Physicians (and most others in health care) learn early that you need to remain somewhat emotionally detached from patients’ struggles if you want to render the best care. Clinical clear-sightedness is crucial.
So maybe it was a case that Stephen Hauser, MD, was still too newly-minted when he treated a young woman 40 years ago who was dying from primary progressive multiple sclerosis. She was one of his first patients, as STAT reports. The majority of MS sufferers do not become severely disabled or paralyzed, but that’s not the case for those with primary progressive MS, which causes a sudden and deadly decline. As STAT reports, “She got married in a wheelchair in her hospital room, tethered to breathing and feeding tubes and dressed in her wedding gown.”
Hauser recalls, “We had nothing to treat her with.” His career path had been decided. He would search for a cure for primary progressive MS, and he eventually became director of the Weill Institute for Neurosciences at the University of California, San Francisco.

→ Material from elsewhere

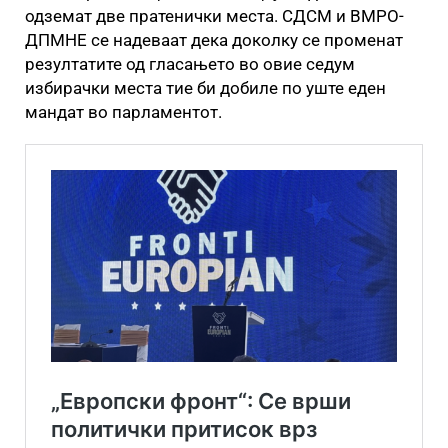
одземат две пратенички места. СДСМ и ВМРО-
ДПМНЕ се надеваат дека доколку се променат
резултатите од гласањето во овие седум
избирачки места тие би добиле по уште еден
мандат во парламентот.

Hauser made headlines worldwide yesterday with the announcement that the FDA approved Genetech’s Ocrevus (ocrelizumab), a drug created thanks to Hauser’s research. Ocrevus is being hailed as a huge breakthrough and an incredible beacon of hope for the approximately 400,000 people in the United States who suffer from the disease. It afflicts about 15% of 2.3 million MS patients worldwide.
Of course, this all comes at a price that insurers will need to deal with. Genetech is an affiliate of Roche Holding AG, and Roche set the annual price for Ocrevus at $65,000 for twice-a-year infusions.